### Task objective
Retype the data exactly as it stands, from the line with "left elbow: (1051, 928, -9)" through the last line of the data.

### Listed entries
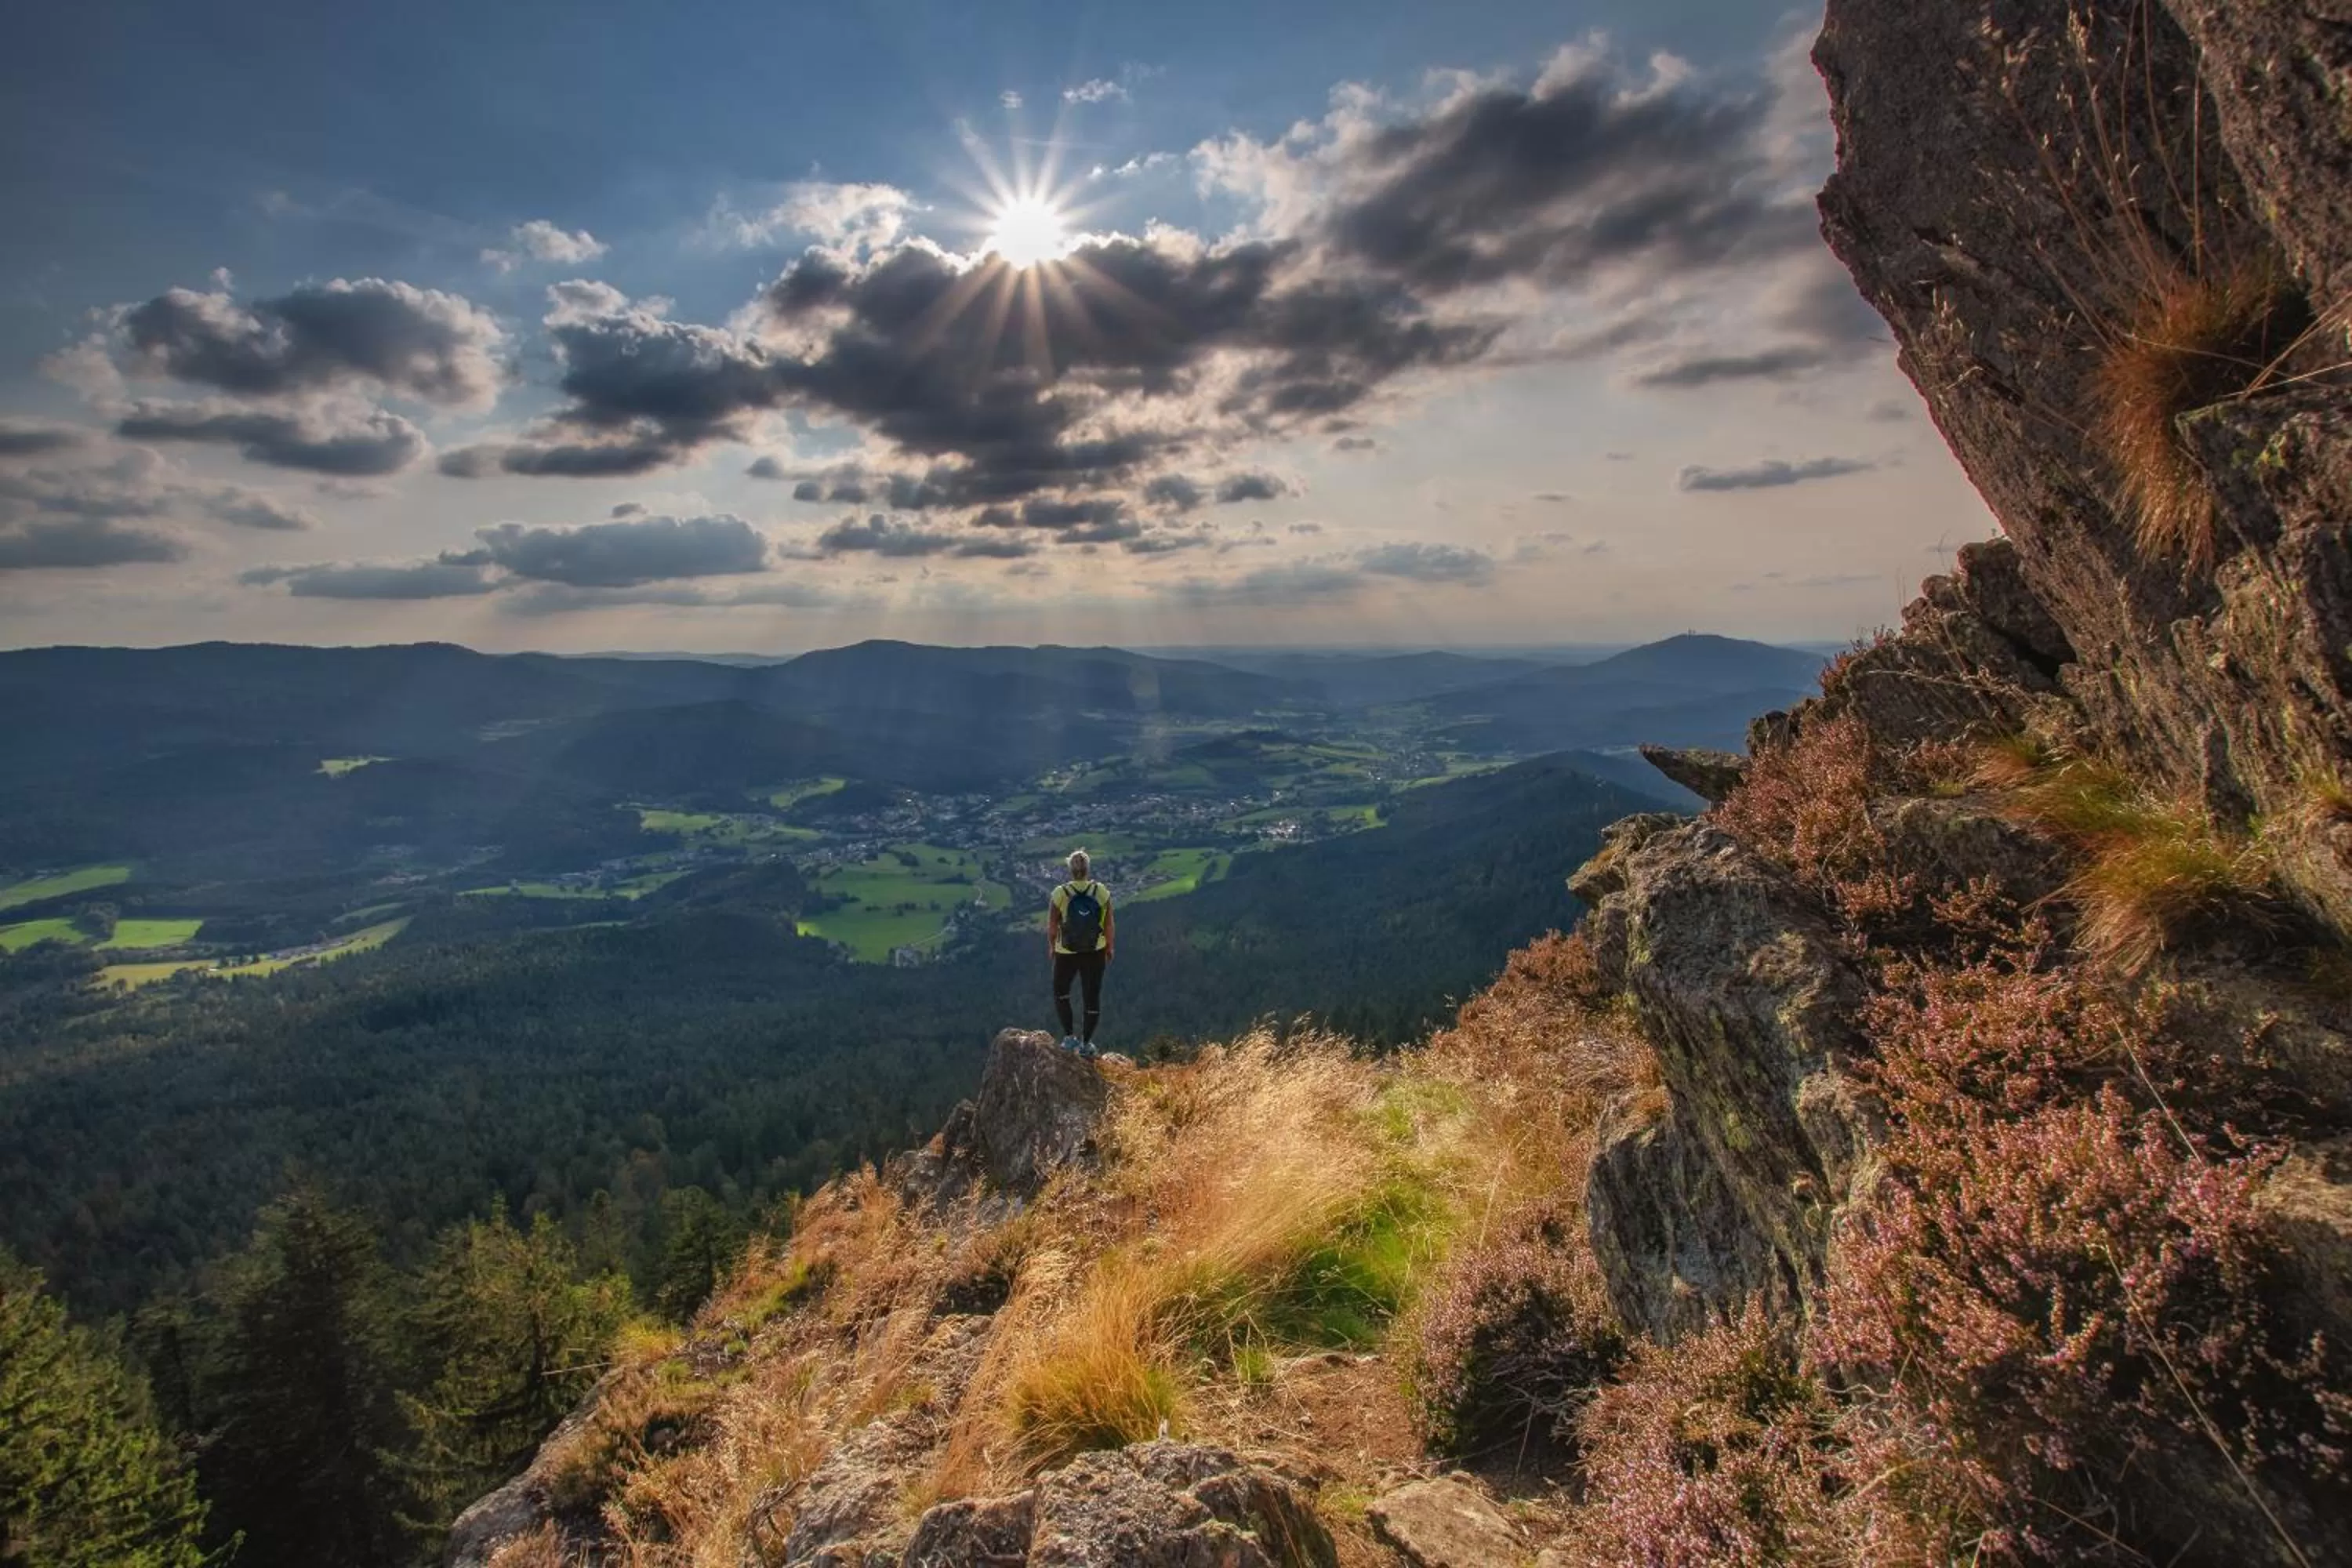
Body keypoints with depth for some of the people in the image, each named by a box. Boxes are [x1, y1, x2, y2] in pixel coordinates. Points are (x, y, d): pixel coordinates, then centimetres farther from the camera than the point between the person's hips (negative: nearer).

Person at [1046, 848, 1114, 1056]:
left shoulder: (1060, 894, -17)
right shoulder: (1102, 892, -14)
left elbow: (1051, 928, -9)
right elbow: (1109, 926, -7)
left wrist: (1052, 947, 10)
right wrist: (1110, 948, 10)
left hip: (1066, 953, -1)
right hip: (1095, 953, 1)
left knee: (1061, 992, 23)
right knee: (1093, 996, 16)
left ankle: (1069, 1036, 17)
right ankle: (1086, 1043, 24)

### Response area
left elbow: (1051, 928, -9)
right elbow: (1109, 926, -7)
left wrist: (1052, 947, 10)
right wrist: (1110, 948, 10)
left hip: (1066, 953, -1)
right hip: (1095, 953, 1)
left knee: (1061, 992, 23)
right knee: (1093, 996, 16)
left ankle: (1069, 1036, 17)
right ankle: (1086, 1043, 24)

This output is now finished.